The operative portion reads as:

“4. Further, learned counsel for the petitioner submits that the supplier has filed GSTR-1 and 3B Returns and same are reflected in GSTR-2A of the petitioner. This submission of the petitioner may be taken note of for the present, however, such submission is subject to adjudication before the authority.

5. Accordingly, petition is allowed. All contentions are kept open. Petitioner to appear before respondent No.1 without further notice on 18.03.2026 and is at liberty to produce fresh documents.”

A perusal of the above judgement reveals several flaws not only in the order but in the entire system of administration of GST across India.
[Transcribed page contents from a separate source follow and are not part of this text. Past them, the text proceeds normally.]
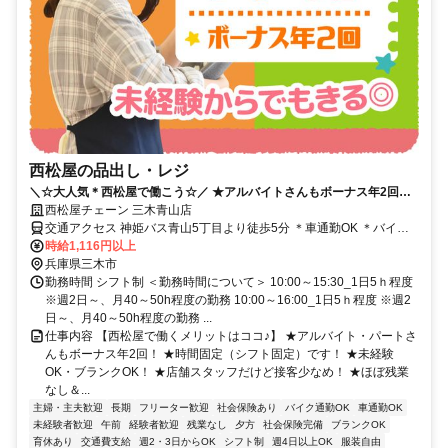
西松屋の品出し・レジ
＼☆大人気＊西松屋で働こう☆／ ★アルバイトさんもボーナス年2回！
★時間固定だから私生活と両立OK 西松屋チェーン 三木青山店
西松屋チェーン 三木青山店
交通アクセス 神姫バス青山5丁目より徒歩5分 ＊車通勤OK ＊バイク
通勤OK ＊自転車通勤OK
時給1,116円以上
兵庫県三木市
勤務時間 シフト制 ＜勤務時間について＞ 10:00～15:30_1日5ｈ程度
※週2日～、月40～50h程度の勤務 10:00～16:00_1日5ｈ程度 ※週2
日～、月40～50h程度の勤務 ...
仕事内容 【西松屋で働くメリットはココ♪】 ★アルバイト・パートさ
んもボーナス年2回！ ★時間固定（シフト固定）です！ ★未経験
OK・ブランクOK！ ★店舗スタッフだけど接客少なめ！ ★ほぼ残業
なし＆...
主婦・主夫歓迎
長期
フリーター歓迎
社会保険あり
バイク通勤OK
車通勤OK
未経験者歓迎
午前
経験者歓迎
残業なし
夕方
社会保険完備
ブランクOK
育休あり
交通費支給
週2・3日からOK
シフト制
週4日以上OK
服装自由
Let me justify my above allegation to the extent that is possible by me with the limited knowledge I possess on GST.

Case 1: I have a live case being handled by me where a demand was raised for 2022-23 demanding tax as well as interest based on differences between GSTR 1 and GSTR 3. However, when the issue was examined by me, I observed that certain omissions in monthly returns were detected at the time of filing annual return and applicable tax and interest duly paid in December 2023 itself for which identical demand was raised in 2025. It appears that the dealing officer has time as well as energy to detect a defect but does not have the patience to check the status of payment before issuing the show cause notice. SCN, three personal hearing reminders as well as the adjudication order itself were  posted only under additional notices in GST portal which the taxpayer noticed when a call came from the tax officer to instruct him to pay the taxes. We approached him again by way of rectification, but the tax officer had the courage to reject the rectification forcing us to move to First Appellate Authority after 10% pre deposit despite the fact that 100 % of tax demand as well as applicable interest were duly paid.
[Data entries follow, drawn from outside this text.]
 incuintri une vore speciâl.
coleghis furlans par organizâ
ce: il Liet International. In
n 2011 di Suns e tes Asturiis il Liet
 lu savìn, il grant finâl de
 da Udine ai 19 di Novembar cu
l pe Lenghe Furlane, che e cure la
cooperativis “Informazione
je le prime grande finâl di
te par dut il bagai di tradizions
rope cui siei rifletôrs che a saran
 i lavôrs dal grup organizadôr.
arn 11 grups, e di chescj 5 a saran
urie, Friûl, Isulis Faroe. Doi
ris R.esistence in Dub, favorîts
In my view, I gave the opportunity to the tax officer to correct the errors on non- servicing the SCN in an effective manner, raising a wrong demand as well as violation of Section 75(4). The tax officer is very comfortable in not listening to any of my arguments and also to pass orders which are most likely to be quashed with imposition of cost on the concerned tax officer when the matter reaches the competent  court.

Case 2: In the case of Sri Velavan fire works, Sivakasi duplicate proceedings were initiated resulting in double payment of GST. The Maduari bench of Madras High Court simply quashed the second order confirming demand of GST which was already paid.
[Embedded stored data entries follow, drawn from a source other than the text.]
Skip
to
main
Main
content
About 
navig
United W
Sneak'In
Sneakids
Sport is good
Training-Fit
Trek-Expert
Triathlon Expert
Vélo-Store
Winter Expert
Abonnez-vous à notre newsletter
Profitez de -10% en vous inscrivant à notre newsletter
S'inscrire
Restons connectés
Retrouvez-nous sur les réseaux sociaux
Case 3: Kindly refer to my article published on 26/02/2026 on the topic stop this kind of atrocity immediately to get full details.

There are several other cases as well which we shall look in the next few articles.

If at all we must focus on productive work and make more GST payment to Government by doing business in a much better manner very well without wasting time on AVOIDABLE LITIGATION,  which happens due the poor understanding of their powers by the respective tax officials, it is high time that all taxpayers must insist on not only seeking required relief but also on imposing cost in deserving cases. It is not a child’s play to file a writ in the jurisdictional high court especially by the MSME sector due to applicable inherent cost and professional fees of the dealing advocates.

In case we start insisting on not only tax relief but also on imposition of cost, the respective jurisdictional high courts may  by exercising their prerogative rights impose cost at least in few deserving cases. In case that happens, the purpose of this article is fully achieved.